Brief:
Reproduce the passage on Bernie Sanders' presidential campaigns between "Bernie Sanders’ two" and "the post-Sanders moment.", inclusive.

━━━━━ Given text ━━━━━

Bernie Sanders’ two presidential campaigns appeared to be a breakthrough for the left, allowing this widespread delegitimization of neoliberal ideology to be expressed within the parameters of the two-party system. Their failure compels socialists to return to difficult organizational and strategic questions—ones that can shed light on the forces that led to the present conjuncture, and clarify the political and organizational challenges that are relevant in the post-Sanders moment.
The promise of Sanders spoke to a generation that came of age after the “anti-globalization movement” of the 1990s had come and gone, appearing to transcend hollow slogans about “changing the world without taking power.” Although Occupy Wall Street created important political and ideological space in the context of the economic fallout of the 2008 financial crisis, its suppression by the authorities as suddenly as it emerged onto the political scene a mere two months later left little if any organized infrastructure behind. The limits of what had been accomplished through mass demonstrations alone was apparent to those who came out of the recession facing a precarious future, with lowered standards of living, eroding social protections, growing state surveillance and repression, and a rapidly intensifying ecological crisis.
For this new generation of organizers, Sanders’ upstart 2016 campaign appeared to be a viable route to claiming a part of state power. Following Sanders in unabashedly proclaiming themselves democratic socialists, these activists flocked to the Democratic Socialists of America (DSA), transforming it practically overnight from what was effectively a grassroots progressive caucus within the Democratic Party into a vehicle for a left politics still to be defined.
Some of Sanders’ more ambitious supporters saw his campaign as the first step in an eventual “dirty break” from the Democratic Party. Advocates of this strategy, among them Seth Ackerman, Micah Uetricht and Meagan Day, Eric Blanc, and Jared Abbott, suggested that selectively running socialists onDemocratic tickets for national, state, and municipal offices was the best path toward building a socialist organization. Such “class struggle elections” would serve as vehicles for strengthening the bonds between democratic socialists in office, on the one hand, and community organizers and rank-and-file trade union activists, on the other. Ultimately, it was argued, this would create the base for an autonomous socialist party through a split from the Democratic Party. Given the stranglehold of the two corporate parties on electoral politics, this seemed to offer the best path to a viable mass socialist party.

━━━━━ Provided material ━━━━━

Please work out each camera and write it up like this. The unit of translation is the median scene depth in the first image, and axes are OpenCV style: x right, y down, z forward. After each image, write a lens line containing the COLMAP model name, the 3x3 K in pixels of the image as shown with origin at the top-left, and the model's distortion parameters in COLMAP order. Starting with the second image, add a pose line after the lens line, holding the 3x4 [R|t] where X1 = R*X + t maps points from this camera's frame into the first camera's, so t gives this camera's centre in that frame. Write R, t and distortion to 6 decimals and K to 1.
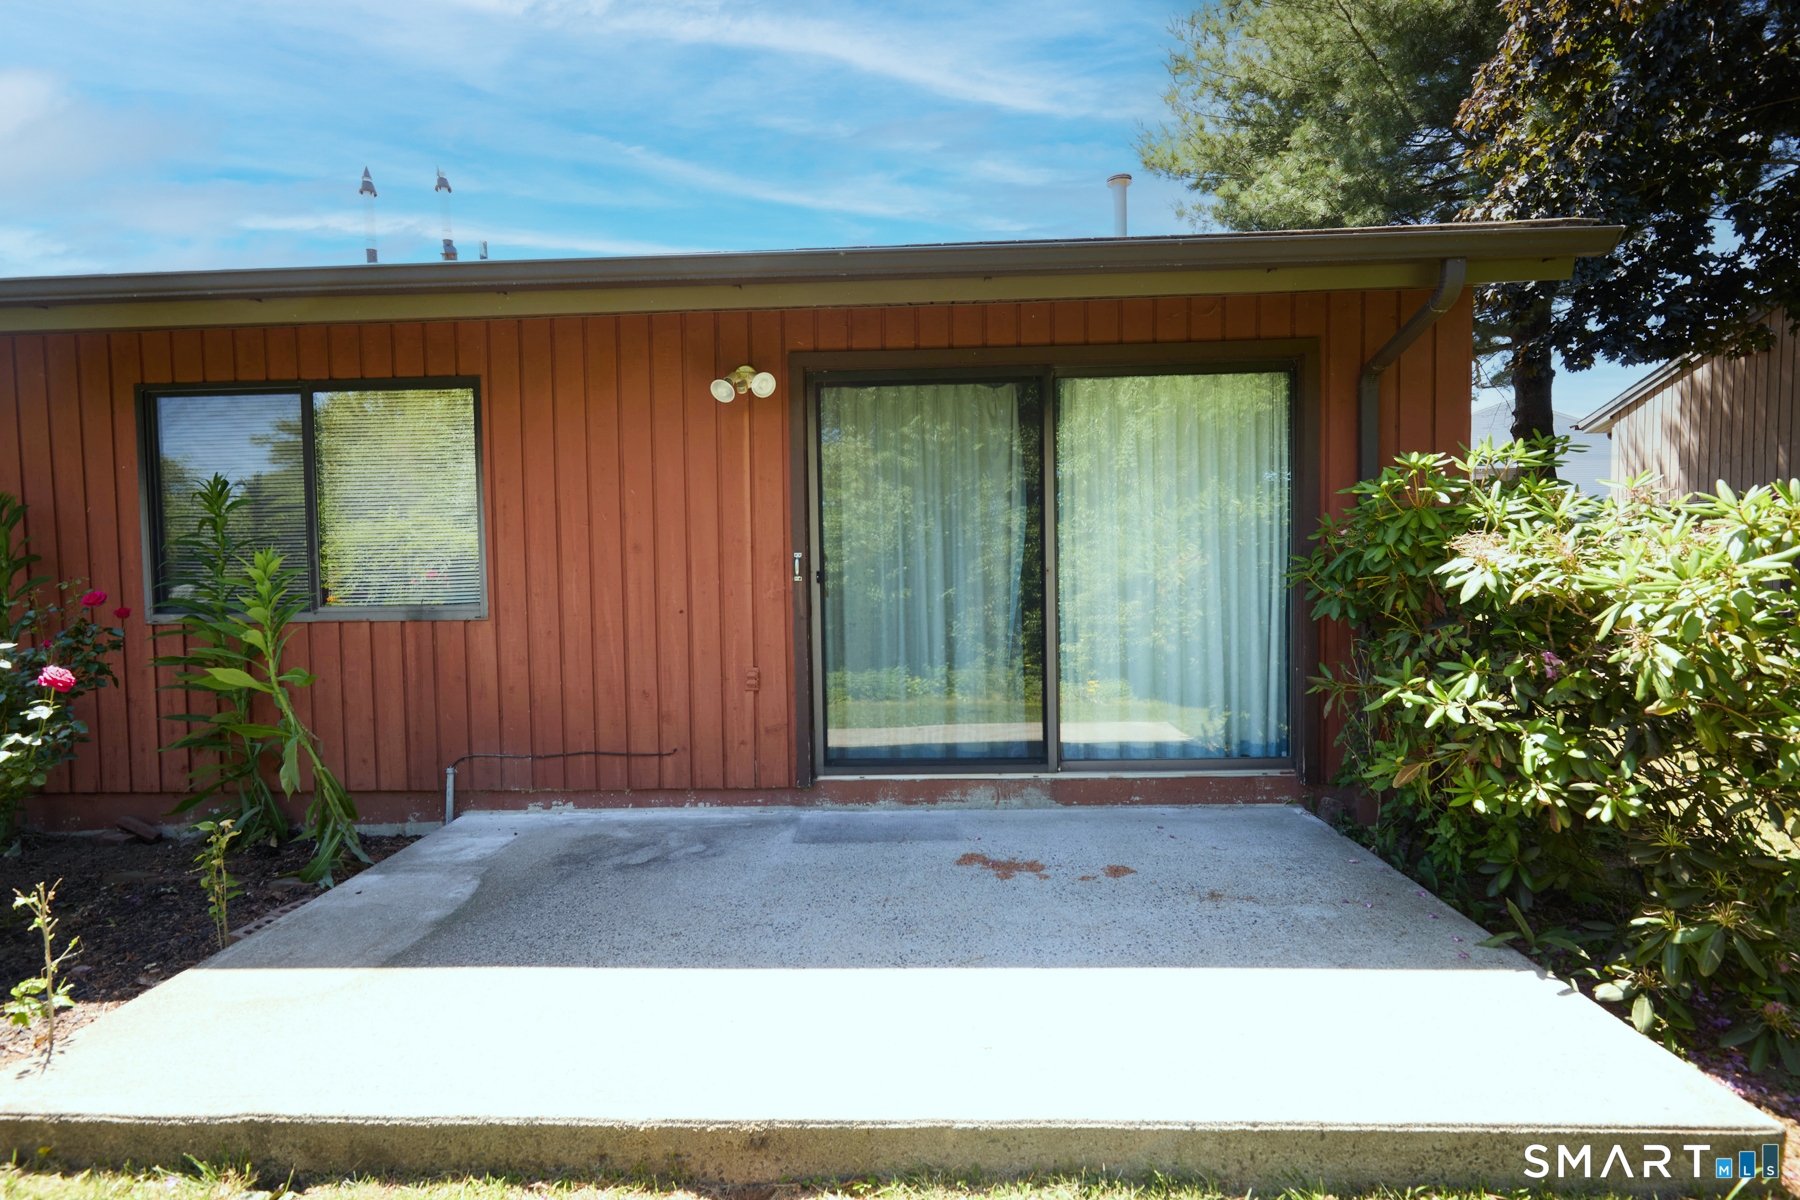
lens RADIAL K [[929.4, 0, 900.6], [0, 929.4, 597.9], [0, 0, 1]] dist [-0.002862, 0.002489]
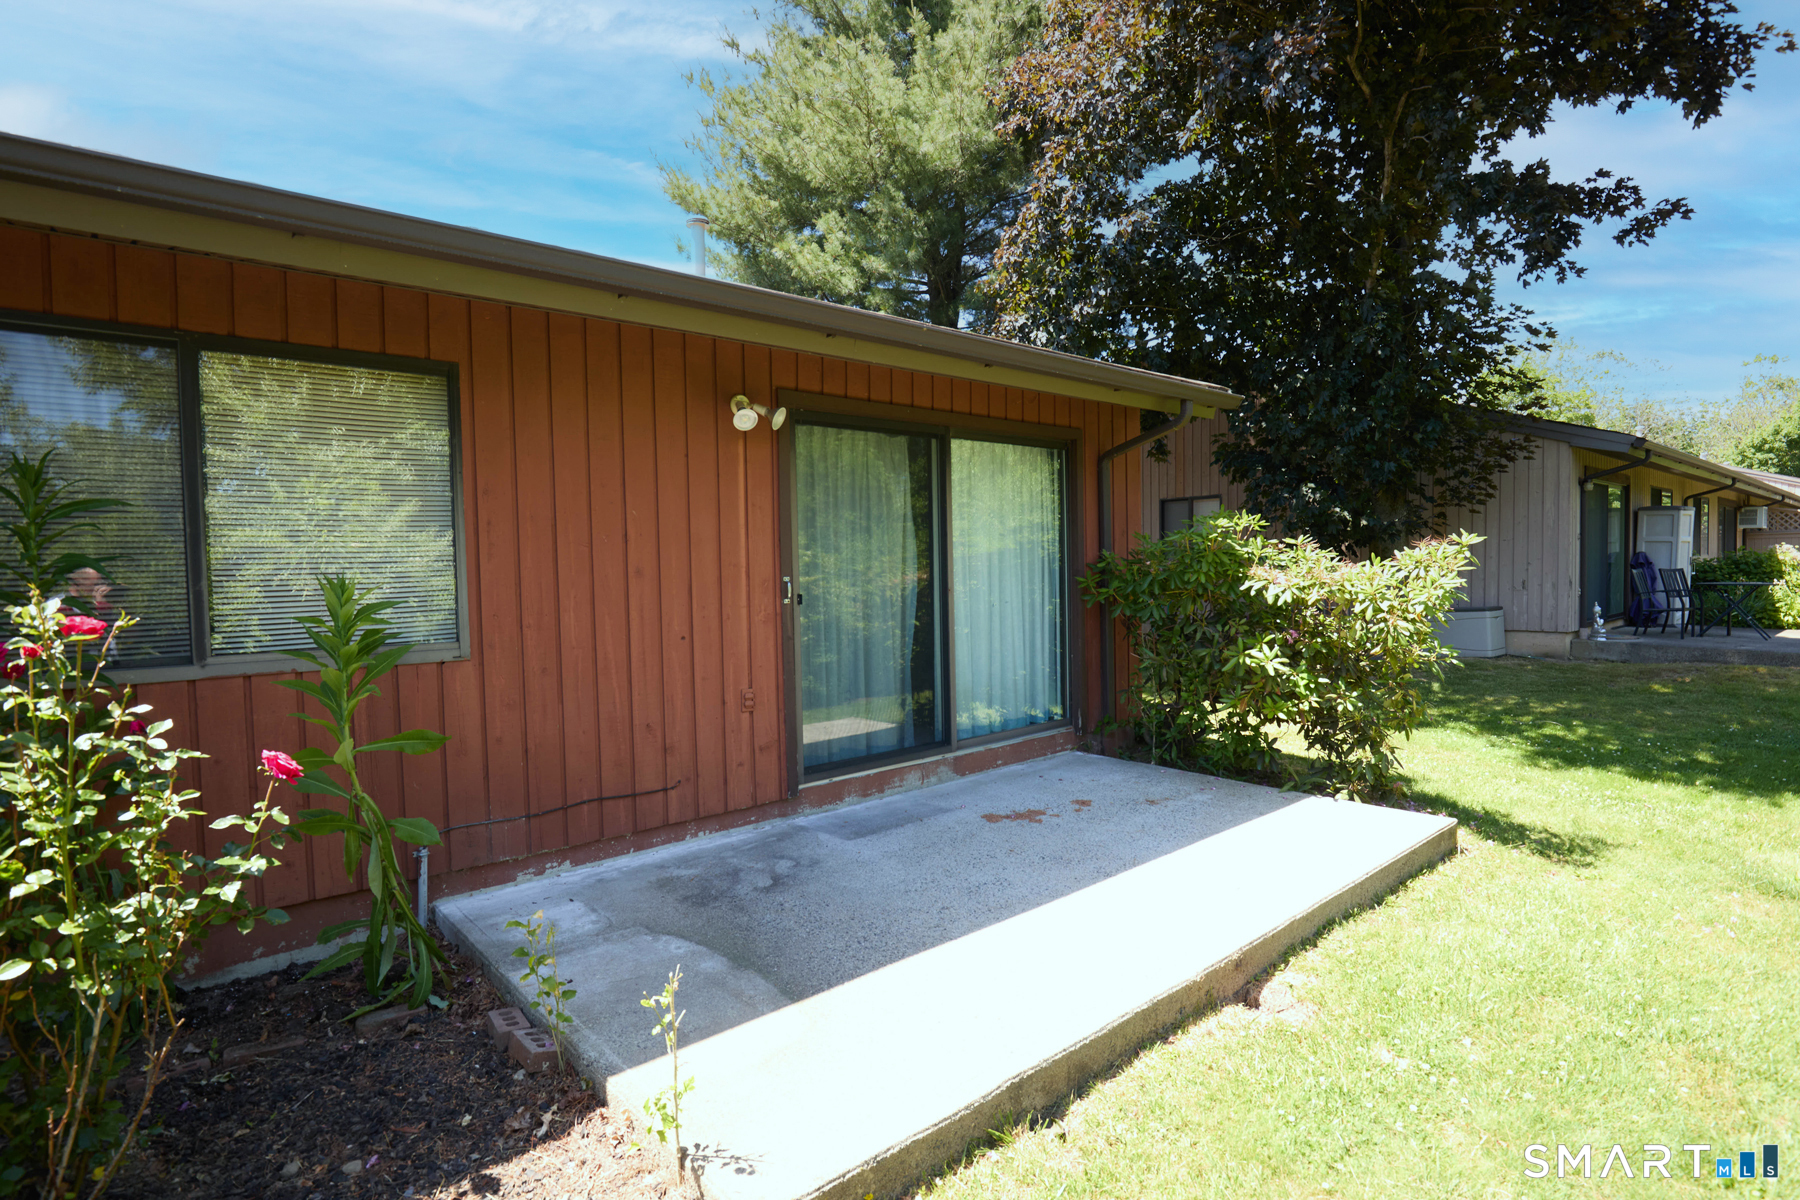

━━━━━

Response to this exercise:
Bernie Sanders’ two presidential campaigns appeared to be a breakthrough for the left, allowing this widespread delegitimization of neoliberal ideology to be expressed within the parameters of the two-party system. Their failure compels socialists to return to difficult organizational and strategic questions—ones that can shed light on the forces that led to the present conjuncture, and clarify the political and organizational challenges that are relevant in the post-Sanders moment.